According to NMSU rangeland expert Derek Bailey, overgrazing and 20th century fire-suppression strategies have laid the groundwork for some of today's "catastrophic" wildfires. In some areas, the grasses that fueled normal and periodic low-intensity surface fires in the past have been replaced by densely packed trees and brush that fuel the raging prairie and forest fires seen in recent years, including record-setting 2011 fires in the Southwest.

Bailey is a professor in the Department of Animal and Range Sciences and the director of NMSU's Chihuahuan Desert Rangeland Research Center north of Las Cruces. He and other investigators are halfway through a three-year study that, among other things, is investigating the possibility that implementing a targeted grazing strategy for range cattle can significantly reduce the risk of catastrophic wildfires in certain ecosystems.

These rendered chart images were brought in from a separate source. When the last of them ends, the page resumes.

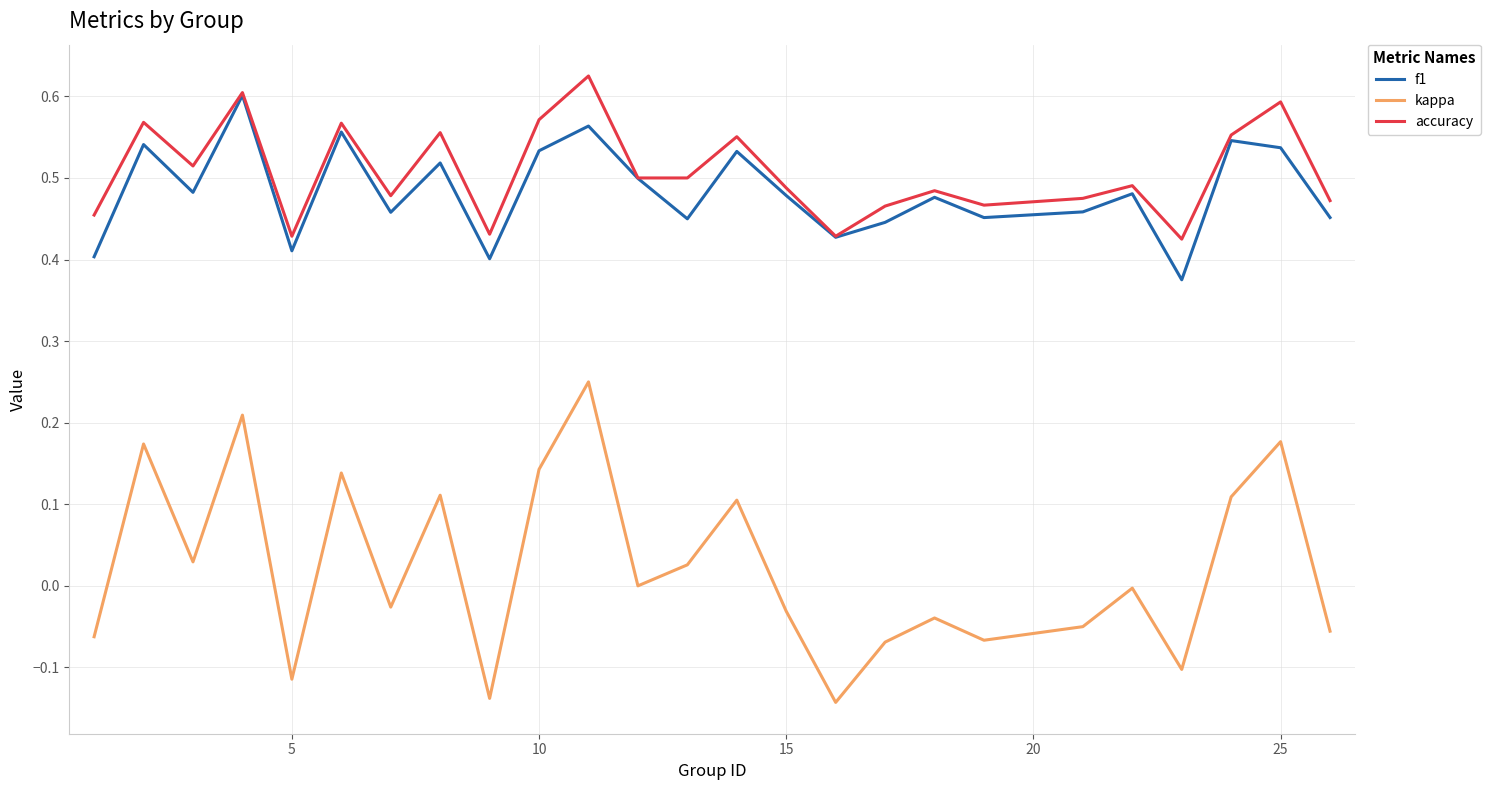

Does the chart display data point markers on the line(s)?

No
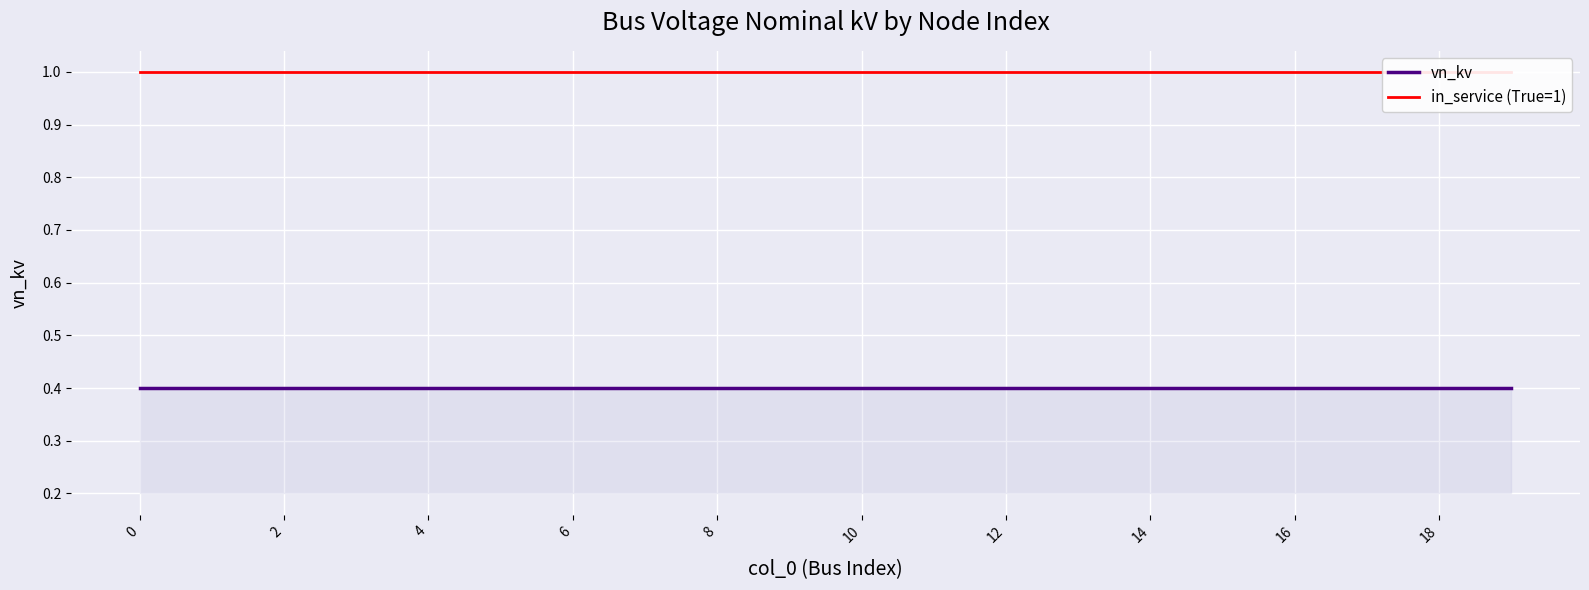

True or false: vn_kv has a value of 0.6 at 0.

False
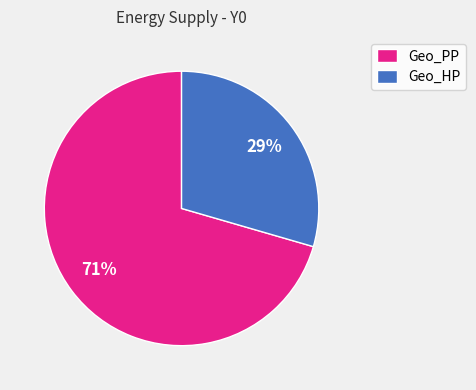

Which category accounts for the majority?

Geo_PP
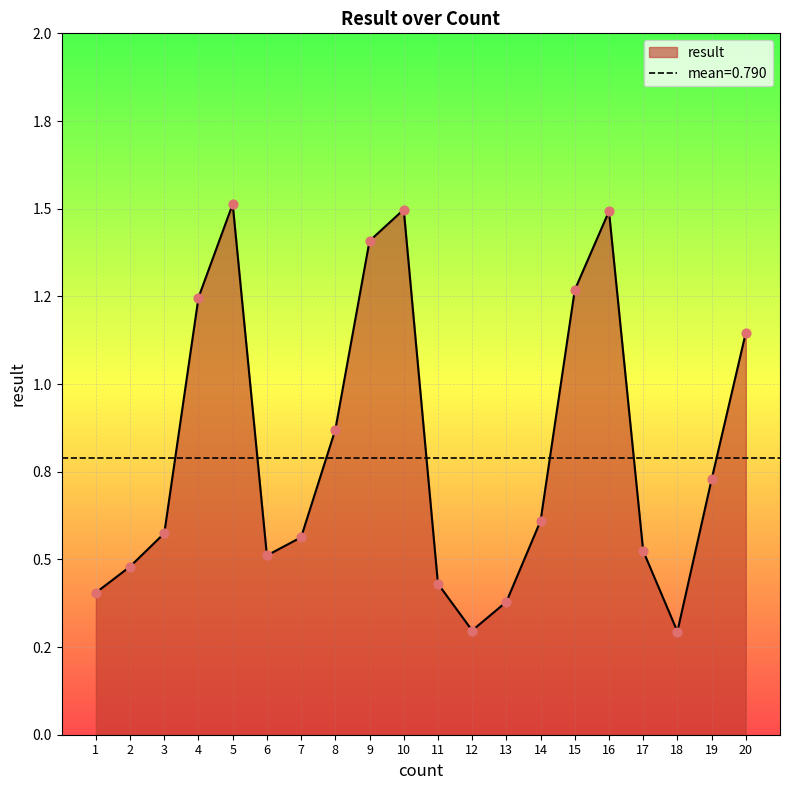

What is the ratio of the value at 13 to the value at 9?

0.3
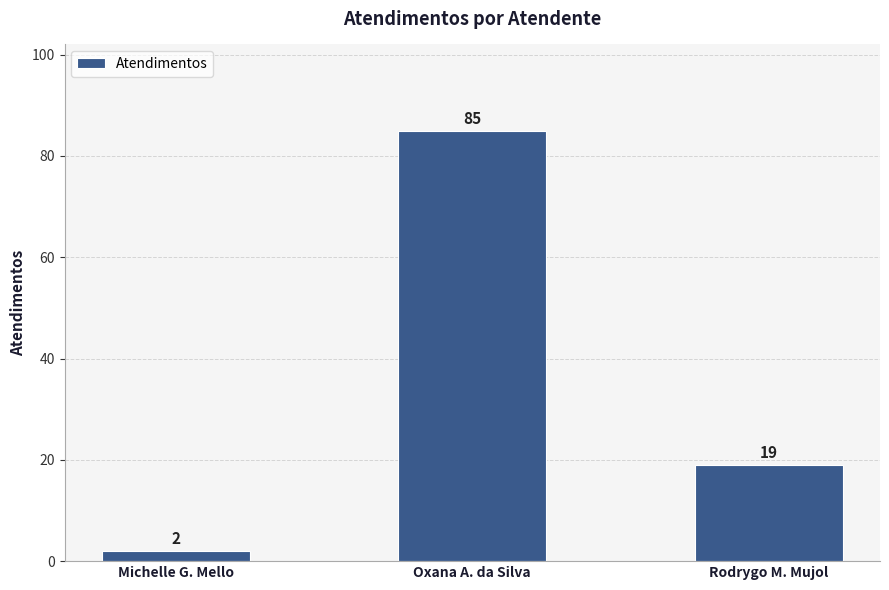

What value does the data have at Michelle G. Mello?

2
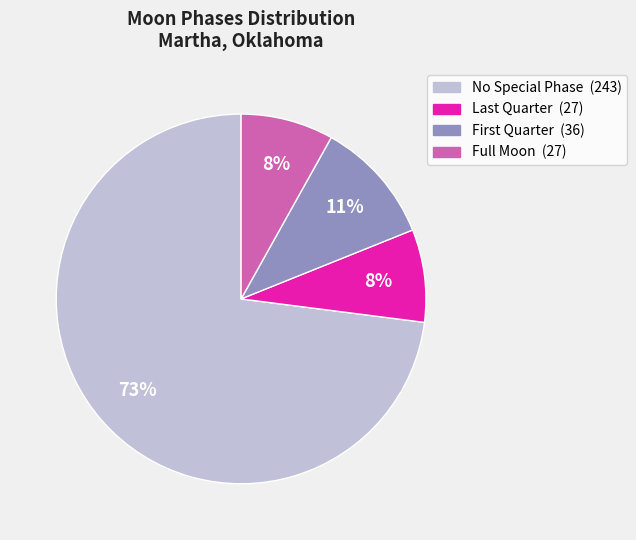

To the nearest percent, what is the average slice percentage?

25%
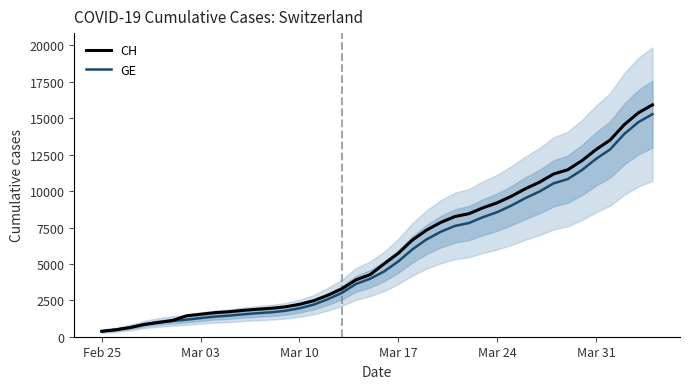

At which label does CH first exceed 5012?

Mar 17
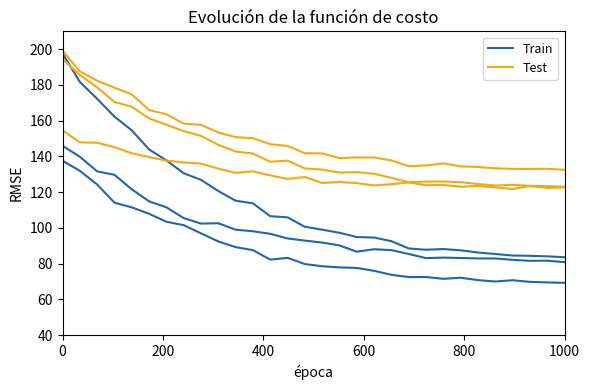

How many interior local valleys does the Test series have?

4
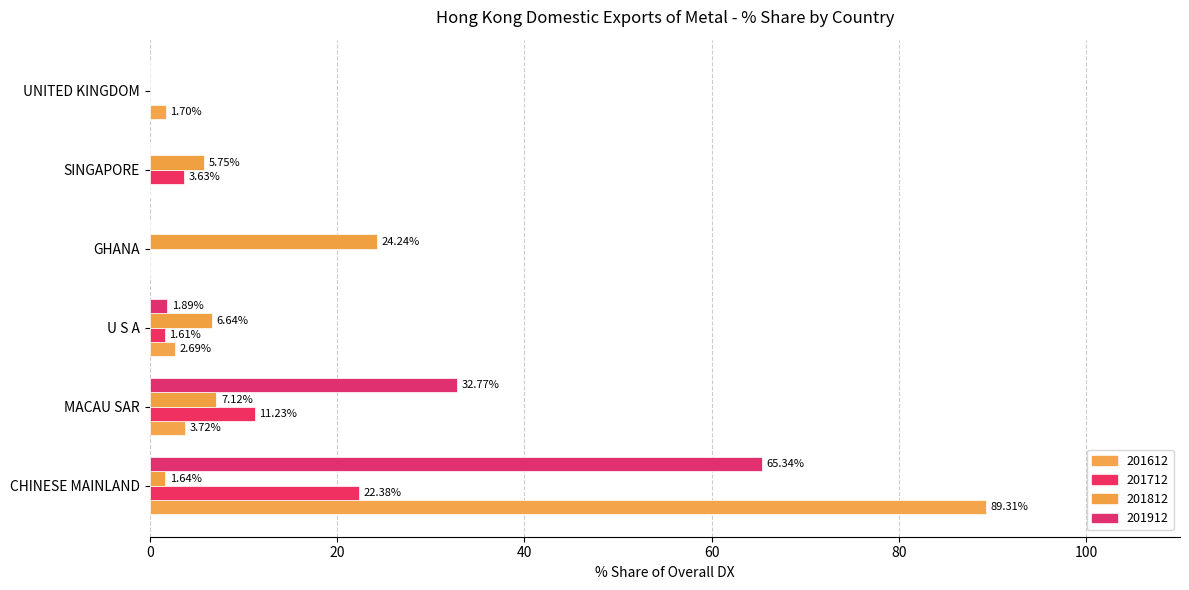

Between CHINESE MAINLAND and U S A, which series saw the biggest shift?

201612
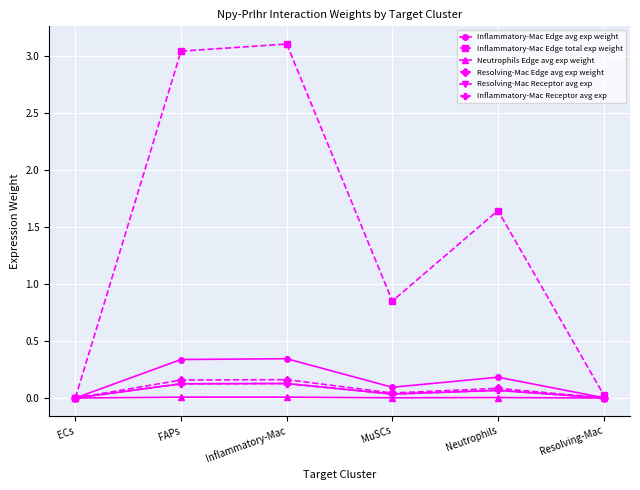

Is this an area chart (filled region under the line)?

No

Titled "Integrated Approaches for Targeting Cattle Grazing to Improve Ecosystem Services," the project also includes NMSU professor and agricultural economist Allen Torell; Larry D. Howery, a professor and rangeland Extension specialist at the University of Arizona; and Maria Fernandez-Gimenez, an associate professor and expert in the ecological and social dimensions of rangelands at Colorado State University.

The project is funded by a $363,000 grant from the USDA Agriculture and Food Research Initiative.

The study is based on the premise that cattle tend to graze unevenly. Their natural tendency is to stay close to water sources, which can lead to deterioration of riparian plant life while leaving an abundance of forage material in more rugged areas or areas away from water. In some cases, the neglected forage exacerbates fire danger.